Alexia Vidot est journaliste française au magazine chrétien La Vie, responsable du cahier Les Essentiels, qui retrace l’itinéraire spirituel de témoins de la foi. Aussi auteure, elle a publié deux ouvrages sur Maximilien Kolbe et un plus récent livre, Comme des cœurs brûlants, sorti au printemps 2021 aux éditions Artège et Novalis. Elle y partage le récit de sa conversion fulgurante en plus de dresser le portrait rafraichissant de sept contemporains aussi foudroyés par l’amour de Dieu. Qu’est-ce que son expérience comme auteure, journaliste et chrétienne convaincue peut nous apprendre sur la genèse de la relation à Dieu ?
Pourquoi avez-vous écrit un livre sur le sujet de la conversion ?

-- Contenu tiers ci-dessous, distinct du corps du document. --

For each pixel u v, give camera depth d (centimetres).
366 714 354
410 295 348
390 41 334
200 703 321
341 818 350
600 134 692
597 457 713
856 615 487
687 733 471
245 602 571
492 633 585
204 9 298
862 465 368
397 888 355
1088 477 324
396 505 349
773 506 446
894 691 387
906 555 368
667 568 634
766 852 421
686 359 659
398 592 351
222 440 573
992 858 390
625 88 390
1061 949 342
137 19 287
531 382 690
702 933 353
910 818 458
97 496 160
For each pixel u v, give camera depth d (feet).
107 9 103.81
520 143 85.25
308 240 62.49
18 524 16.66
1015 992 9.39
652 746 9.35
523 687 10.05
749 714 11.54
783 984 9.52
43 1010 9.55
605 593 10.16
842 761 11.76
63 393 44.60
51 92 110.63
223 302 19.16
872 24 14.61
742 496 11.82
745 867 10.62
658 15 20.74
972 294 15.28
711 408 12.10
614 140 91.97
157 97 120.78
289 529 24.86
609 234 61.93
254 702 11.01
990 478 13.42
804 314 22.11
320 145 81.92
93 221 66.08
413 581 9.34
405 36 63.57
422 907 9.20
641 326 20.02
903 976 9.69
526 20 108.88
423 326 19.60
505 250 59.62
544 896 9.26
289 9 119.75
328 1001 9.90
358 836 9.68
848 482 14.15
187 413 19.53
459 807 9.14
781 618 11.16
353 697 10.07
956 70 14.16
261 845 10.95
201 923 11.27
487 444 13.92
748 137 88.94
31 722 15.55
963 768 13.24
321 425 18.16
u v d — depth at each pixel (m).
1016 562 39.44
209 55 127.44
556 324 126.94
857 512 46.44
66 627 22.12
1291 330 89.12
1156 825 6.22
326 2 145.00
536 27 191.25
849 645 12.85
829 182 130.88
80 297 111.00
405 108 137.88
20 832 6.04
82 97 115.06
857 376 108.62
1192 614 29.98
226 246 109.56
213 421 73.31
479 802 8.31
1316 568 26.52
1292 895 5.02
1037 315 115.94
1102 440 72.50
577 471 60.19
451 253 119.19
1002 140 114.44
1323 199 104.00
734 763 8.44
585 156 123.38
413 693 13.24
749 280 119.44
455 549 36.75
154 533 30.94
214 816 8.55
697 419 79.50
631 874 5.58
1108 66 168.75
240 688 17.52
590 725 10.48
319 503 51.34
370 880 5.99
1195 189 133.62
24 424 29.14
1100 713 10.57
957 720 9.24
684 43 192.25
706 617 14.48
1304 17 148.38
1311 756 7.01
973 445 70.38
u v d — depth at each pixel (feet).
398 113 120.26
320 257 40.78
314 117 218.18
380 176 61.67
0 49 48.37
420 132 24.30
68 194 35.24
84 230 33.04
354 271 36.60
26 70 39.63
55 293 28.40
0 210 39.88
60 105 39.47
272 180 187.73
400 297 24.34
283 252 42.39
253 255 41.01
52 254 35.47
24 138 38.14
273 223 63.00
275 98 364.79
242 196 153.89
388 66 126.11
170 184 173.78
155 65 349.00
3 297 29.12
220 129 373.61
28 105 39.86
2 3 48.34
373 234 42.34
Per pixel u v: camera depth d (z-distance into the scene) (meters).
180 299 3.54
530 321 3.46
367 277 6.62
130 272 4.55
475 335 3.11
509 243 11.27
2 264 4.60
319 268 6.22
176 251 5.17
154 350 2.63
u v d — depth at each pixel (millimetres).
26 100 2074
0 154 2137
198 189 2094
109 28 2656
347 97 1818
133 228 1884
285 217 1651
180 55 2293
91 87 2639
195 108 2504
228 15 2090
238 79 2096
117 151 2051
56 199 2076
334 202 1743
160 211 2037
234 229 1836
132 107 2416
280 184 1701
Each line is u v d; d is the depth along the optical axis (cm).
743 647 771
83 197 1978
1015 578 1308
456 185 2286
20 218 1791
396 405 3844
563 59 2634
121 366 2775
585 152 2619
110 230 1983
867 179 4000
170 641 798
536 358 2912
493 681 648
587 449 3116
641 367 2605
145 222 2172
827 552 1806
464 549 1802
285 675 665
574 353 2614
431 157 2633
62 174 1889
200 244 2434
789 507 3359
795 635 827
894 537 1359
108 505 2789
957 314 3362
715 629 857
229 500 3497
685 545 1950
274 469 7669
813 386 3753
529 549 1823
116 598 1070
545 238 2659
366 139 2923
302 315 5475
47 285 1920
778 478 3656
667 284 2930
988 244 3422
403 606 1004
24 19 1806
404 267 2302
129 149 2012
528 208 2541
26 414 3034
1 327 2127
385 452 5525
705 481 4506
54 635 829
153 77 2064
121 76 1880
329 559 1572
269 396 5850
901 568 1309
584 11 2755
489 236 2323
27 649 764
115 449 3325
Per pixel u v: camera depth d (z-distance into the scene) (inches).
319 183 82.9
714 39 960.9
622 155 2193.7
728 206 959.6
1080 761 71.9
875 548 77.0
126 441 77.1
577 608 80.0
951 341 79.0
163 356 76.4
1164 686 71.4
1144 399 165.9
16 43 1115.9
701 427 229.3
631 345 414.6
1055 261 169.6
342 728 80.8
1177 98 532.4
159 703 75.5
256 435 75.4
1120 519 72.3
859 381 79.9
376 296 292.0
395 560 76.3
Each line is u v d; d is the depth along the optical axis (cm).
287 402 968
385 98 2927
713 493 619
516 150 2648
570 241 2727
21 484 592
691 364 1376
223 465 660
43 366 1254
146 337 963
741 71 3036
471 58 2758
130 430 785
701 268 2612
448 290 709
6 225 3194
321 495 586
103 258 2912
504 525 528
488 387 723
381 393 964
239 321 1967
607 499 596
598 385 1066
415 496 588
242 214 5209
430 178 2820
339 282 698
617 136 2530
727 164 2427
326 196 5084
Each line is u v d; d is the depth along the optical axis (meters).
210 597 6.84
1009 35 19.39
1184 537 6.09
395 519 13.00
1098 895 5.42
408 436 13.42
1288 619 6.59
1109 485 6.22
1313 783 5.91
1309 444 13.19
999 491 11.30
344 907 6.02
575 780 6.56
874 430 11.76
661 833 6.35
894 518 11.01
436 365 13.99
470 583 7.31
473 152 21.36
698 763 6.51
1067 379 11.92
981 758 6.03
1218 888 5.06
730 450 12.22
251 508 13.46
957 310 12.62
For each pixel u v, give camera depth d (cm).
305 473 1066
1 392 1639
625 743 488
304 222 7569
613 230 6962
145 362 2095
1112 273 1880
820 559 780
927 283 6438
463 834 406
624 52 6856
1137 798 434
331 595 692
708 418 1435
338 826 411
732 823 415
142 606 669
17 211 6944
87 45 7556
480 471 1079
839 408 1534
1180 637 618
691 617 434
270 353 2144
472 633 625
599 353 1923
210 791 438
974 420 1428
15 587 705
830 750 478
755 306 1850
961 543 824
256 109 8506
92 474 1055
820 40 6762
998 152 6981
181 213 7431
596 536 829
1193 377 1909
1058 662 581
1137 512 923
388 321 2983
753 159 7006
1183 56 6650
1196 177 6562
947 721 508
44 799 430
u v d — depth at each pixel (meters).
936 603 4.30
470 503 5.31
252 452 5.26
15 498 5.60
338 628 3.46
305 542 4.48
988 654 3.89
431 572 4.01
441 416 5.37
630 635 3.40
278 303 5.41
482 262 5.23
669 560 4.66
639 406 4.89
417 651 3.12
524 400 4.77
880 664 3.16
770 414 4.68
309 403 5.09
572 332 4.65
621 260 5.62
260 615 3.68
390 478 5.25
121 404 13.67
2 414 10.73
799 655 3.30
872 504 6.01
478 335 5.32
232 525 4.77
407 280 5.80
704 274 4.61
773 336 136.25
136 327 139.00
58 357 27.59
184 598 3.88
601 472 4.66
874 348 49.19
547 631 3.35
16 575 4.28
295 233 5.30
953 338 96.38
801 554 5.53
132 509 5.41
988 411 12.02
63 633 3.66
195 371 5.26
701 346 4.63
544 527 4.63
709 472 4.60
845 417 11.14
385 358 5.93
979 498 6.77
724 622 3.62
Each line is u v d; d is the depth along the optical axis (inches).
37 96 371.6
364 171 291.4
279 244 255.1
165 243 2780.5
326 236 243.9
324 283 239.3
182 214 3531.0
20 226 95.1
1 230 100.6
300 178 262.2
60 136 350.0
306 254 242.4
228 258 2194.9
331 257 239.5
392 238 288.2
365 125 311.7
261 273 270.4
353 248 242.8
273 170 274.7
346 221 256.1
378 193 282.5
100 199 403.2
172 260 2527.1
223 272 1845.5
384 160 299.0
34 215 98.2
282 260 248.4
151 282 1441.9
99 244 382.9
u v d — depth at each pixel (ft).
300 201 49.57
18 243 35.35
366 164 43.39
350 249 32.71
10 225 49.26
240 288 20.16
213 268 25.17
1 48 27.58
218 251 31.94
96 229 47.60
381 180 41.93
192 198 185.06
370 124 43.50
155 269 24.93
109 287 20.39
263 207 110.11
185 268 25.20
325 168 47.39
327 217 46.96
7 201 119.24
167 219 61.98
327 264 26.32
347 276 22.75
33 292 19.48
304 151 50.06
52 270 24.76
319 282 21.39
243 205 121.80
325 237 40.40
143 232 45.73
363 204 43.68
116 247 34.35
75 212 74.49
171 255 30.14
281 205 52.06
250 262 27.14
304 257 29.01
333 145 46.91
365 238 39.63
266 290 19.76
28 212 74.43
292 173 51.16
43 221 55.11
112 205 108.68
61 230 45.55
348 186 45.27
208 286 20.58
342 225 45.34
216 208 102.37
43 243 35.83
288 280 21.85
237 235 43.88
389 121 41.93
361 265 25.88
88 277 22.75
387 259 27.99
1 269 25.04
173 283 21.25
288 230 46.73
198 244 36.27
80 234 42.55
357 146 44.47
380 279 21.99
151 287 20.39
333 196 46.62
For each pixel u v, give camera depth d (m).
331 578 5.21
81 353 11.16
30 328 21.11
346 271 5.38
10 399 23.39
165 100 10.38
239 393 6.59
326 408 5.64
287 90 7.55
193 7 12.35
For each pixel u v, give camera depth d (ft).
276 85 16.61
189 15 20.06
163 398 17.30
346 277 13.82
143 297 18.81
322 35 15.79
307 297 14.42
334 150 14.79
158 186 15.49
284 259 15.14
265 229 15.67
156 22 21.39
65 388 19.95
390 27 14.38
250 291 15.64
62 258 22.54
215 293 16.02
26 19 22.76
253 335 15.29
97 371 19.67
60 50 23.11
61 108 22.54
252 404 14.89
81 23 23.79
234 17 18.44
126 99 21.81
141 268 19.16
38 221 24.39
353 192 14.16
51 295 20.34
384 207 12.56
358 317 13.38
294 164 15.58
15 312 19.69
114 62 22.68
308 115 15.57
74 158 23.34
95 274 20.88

Tout simplement parce que c’est une expérience que j’ai faite il y a 14 ans maintenant et que je continue à vivre chaque jour. Car la conversion, c’est-à-dire le choc de la rencontre avec Dieu, est le point de départ, et non d’arrivée, d’une aventure humaine et spirituelle jamais achevée. Et c’est de cela, de ce chemin de liberté, que j’ai voulu témoigner dans mon livre. La force du témoignage tient au fait que l’on se place sur le terrain du vécu, du partage d’expérience, et non pas de la morale ou de l’argumentaire. Il me semble nécessaire aujourd’hui de parler sous cet angle de la foi, cette réalité que nos contemporains ont tant de mal à appréhender. D’en parler avec la même simplicité dont fit preuve Bernadette de Lourdes : « Je ne suis pas chargée de vous le faire croire. Je suis chargée de vous le dire. » Les mots seront toujours trop petits pour restituer le mystère d’un Dieu qui fait irruption dans une vie, mais il nous incombe d’annoncer cet Amour dont le monde a soif.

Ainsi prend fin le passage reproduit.